A small question. Why does the sick run show "vanishing gradient" warnings when the disease is exploding pre-activations? Because once a ReLU pre-activation explodes past the safe-relu cap, the post-activation freezes at the cap. Backprop multiplies the upstream gradient by the ReLU derivative, which is 1 for any positive pre-activation, but the upstream gradient itself is the difference between the softmax probabilities and the target one-hot vector. When the softmax sees logits in the millions, one class ends up at probability 1 and the rest at probability 0, so the difference vector is nearly zero for the predicted class and zero for the rest. The exploding forward pass kills the backward pass. The two diseases are the same disease watched from opposite ends. The report catches both because it reads both ends.

Final per-layer health report for two patients trained on the same task. Healthy on the left: every layer Gaussian, no warnings. Sick on the right: layer 1 saturated at half a million, layers 3 and 4 with 100 percent dead neurons, gradient std flatlined.

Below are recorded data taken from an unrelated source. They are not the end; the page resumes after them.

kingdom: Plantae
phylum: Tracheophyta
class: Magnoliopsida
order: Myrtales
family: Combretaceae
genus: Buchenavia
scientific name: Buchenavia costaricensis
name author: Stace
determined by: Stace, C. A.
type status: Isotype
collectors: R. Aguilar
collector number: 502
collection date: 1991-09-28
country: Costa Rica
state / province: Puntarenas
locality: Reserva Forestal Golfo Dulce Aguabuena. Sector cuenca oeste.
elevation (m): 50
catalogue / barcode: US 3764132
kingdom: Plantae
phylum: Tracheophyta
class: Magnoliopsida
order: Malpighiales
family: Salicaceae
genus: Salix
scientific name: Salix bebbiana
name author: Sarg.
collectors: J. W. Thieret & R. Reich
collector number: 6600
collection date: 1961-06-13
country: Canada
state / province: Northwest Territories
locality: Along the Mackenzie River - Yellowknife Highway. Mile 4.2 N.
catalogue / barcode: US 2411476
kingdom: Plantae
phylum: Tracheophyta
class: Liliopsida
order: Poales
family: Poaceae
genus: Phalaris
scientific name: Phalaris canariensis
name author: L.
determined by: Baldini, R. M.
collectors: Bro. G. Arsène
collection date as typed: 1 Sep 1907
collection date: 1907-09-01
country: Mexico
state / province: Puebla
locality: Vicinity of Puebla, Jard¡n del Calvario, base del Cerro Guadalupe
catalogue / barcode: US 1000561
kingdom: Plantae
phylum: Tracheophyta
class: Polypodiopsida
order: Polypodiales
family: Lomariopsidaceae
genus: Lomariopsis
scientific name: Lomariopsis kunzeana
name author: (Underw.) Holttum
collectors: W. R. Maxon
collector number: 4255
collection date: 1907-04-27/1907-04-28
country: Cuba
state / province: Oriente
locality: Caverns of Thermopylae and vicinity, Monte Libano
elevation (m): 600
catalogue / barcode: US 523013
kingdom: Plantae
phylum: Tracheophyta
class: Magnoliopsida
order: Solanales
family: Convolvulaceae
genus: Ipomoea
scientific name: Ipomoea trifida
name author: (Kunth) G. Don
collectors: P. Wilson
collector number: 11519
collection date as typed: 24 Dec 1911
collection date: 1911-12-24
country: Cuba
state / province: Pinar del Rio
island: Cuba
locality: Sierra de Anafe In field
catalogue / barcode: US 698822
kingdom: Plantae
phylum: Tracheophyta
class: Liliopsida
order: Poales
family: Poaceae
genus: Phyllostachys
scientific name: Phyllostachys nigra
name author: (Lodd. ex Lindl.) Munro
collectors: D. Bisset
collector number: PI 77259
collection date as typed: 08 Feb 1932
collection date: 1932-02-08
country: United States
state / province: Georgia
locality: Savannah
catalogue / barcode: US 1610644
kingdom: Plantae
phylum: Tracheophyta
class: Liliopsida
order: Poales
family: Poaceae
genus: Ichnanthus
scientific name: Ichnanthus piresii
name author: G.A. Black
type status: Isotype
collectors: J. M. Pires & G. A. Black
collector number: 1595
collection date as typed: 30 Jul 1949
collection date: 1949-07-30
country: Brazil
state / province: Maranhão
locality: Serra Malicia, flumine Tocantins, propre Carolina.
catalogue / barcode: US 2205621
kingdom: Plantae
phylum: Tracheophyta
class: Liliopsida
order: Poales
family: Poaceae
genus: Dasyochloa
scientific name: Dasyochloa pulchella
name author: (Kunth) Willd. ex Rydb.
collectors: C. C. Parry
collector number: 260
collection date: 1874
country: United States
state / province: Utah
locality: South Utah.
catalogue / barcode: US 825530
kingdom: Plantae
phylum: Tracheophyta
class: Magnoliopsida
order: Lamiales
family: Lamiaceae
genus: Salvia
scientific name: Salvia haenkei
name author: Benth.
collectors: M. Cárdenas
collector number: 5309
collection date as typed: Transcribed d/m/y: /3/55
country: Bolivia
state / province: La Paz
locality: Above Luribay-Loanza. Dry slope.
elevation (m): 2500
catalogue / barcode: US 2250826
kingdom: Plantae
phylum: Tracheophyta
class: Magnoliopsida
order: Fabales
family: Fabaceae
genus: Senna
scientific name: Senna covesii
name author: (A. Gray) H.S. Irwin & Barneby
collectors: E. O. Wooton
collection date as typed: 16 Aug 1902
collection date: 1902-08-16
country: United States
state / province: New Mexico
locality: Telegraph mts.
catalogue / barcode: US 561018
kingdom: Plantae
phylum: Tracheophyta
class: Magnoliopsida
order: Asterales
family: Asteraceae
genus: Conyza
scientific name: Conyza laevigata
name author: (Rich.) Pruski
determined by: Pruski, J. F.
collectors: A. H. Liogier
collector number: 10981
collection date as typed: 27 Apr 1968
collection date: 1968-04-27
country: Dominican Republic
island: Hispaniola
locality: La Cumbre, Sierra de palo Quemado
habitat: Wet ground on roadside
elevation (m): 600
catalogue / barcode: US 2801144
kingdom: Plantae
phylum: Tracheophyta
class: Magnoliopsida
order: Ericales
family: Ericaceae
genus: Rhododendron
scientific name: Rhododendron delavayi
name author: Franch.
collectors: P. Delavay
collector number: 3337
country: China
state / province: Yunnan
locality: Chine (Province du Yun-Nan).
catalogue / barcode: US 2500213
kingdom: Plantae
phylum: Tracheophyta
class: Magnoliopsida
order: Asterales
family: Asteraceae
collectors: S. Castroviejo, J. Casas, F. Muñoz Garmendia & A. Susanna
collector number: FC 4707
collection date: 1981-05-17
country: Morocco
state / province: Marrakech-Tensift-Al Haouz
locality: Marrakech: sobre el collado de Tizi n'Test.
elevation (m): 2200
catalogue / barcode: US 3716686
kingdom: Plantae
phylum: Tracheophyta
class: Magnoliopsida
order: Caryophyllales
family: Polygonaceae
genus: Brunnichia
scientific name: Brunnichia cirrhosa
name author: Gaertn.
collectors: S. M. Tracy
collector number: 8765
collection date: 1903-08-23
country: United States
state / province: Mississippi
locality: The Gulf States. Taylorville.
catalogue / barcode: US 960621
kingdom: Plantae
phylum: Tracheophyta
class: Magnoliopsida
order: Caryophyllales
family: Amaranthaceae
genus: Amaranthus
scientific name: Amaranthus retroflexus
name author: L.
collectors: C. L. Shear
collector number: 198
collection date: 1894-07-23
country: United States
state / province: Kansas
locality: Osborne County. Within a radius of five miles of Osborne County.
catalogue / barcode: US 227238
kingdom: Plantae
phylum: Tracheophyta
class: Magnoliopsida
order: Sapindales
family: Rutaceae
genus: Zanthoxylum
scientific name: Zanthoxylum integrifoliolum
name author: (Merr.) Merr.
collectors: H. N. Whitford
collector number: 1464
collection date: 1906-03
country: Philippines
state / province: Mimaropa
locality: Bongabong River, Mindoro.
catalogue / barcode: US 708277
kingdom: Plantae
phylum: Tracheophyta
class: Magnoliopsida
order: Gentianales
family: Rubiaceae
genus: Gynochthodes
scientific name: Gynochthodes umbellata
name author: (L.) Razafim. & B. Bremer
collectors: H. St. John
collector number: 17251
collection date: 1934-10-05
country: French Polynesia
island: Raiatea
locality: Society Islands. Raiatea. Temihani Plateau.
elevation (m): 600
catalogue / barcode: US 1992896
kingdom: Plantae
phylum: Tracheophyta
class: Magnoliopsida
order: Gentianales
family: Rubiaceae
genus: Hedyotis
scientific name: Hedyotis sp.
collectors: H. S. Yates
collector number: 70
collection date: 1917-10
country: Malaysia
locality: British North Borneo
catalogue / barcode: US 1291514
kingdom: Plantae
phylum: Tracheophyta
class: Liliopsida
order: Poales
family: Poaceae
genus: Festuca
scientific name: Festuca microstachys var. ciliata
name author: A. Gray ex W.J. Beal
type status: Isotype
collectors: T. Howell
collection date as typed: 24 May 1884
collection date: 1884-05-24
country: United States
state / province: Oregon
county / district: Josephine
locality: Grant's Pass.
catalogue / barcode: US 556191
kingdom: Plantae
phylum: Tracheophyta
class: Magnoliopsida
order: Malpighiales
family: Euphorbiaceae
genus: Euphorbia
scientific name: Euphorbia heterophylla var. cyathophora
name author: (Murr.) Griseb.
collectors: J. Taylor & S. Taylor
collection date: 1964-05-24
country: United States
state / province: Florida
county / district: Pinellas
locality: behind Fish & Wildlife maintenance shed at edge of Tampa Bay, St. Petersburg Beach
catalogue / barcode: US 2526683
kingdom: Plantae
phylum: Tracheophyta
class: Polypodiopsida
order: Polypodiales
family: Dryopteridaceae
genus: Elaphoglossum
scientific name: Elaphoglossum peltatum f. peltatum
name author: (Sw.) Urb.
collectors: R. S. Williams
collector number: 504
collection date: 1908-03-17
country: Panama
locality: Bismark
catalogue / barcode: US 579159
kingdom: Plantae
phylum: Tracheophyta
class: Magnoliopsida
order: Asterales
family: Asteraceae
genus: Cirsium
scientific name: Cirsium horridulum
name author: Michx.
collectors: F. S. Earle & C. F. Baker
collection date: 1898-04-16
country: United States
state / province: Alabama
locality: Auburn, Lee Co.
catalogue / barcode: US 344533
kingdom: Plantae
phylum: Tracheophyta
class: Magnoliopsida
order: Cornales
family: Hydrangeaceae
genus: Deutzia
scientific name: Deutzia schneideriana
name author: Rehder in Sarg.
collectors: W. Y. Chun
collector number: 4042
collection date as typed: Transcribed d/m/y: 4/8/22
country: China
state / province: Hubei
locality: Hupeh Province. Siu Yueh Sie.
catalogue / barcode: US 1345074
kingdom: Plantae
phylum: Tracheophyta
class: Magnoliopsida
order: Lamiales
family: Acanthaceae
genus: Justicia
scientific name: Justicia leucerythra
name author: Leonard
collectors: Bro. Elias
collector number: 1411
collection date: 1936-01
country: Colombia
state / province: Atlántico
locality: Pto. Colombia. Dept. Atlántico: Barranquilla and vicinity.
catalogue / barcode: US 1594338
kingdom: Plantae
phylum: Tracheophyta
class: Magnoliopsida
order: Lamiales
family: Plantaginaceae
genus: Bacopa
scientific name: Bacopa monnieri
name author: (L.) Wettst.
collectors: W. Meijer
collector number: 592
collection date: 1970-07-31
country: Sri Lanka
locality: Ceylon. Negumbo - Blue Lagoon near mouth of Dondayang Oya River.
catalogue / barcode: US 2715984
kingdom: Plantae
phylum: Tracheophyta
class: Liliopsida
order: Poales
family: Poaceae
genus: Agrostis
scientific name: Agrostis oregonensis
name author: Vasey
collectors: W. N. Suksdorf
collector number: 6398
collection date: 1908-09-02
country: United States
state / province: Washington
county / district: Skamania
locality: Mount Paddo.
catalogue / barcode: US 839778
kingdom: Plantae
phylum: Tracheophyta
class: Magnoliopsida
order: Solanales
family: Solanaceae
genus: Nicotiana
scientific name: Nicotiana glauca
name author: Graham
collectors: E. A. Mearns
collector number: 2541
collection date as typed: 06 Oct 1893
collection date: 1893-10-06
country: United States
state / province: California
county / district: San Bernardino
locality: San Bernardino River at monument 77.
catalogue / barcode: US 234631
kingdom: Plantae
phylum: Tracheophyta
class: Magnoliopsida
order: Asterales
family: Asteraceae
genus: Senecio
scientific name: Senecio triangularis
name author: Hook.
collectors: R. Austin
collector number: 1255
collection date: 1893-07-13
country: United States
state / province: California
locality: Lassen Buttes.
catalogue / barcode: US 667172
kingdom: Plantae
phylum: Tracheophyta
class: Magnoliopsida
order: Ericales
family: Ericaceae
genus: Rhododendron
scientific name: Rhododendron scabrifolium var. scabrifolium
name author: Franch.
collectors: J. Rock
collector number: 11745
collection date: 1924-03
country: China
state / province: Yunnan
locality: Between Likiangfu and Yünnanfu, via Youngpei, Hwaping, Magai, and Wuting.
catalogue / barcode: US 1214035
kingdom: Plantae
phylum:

This is the lesson where the curriculum stops giving you single fixes and starts giving you instruments. ReLU was a fix. Kaiming initialization was a fix. Residual connections were a fix. The training health monitor is not a fix; it is the medical chart that tells you which fix to reach for. From here on the curriculum is about scale, and at scale you cannot eyeball the problem from a loss curve. A 70-billion-parameter language model has thousands of layers and billions of neurons, and any one of them can be sick while the loss looks fine. The same six readings you just printed for a 5-layer toy network are the same six readings every production training pipeline records every step. The dashboards get fancier; the readings do not change.

The diagnostic told you the sick patient was sick. It did not say what to give him.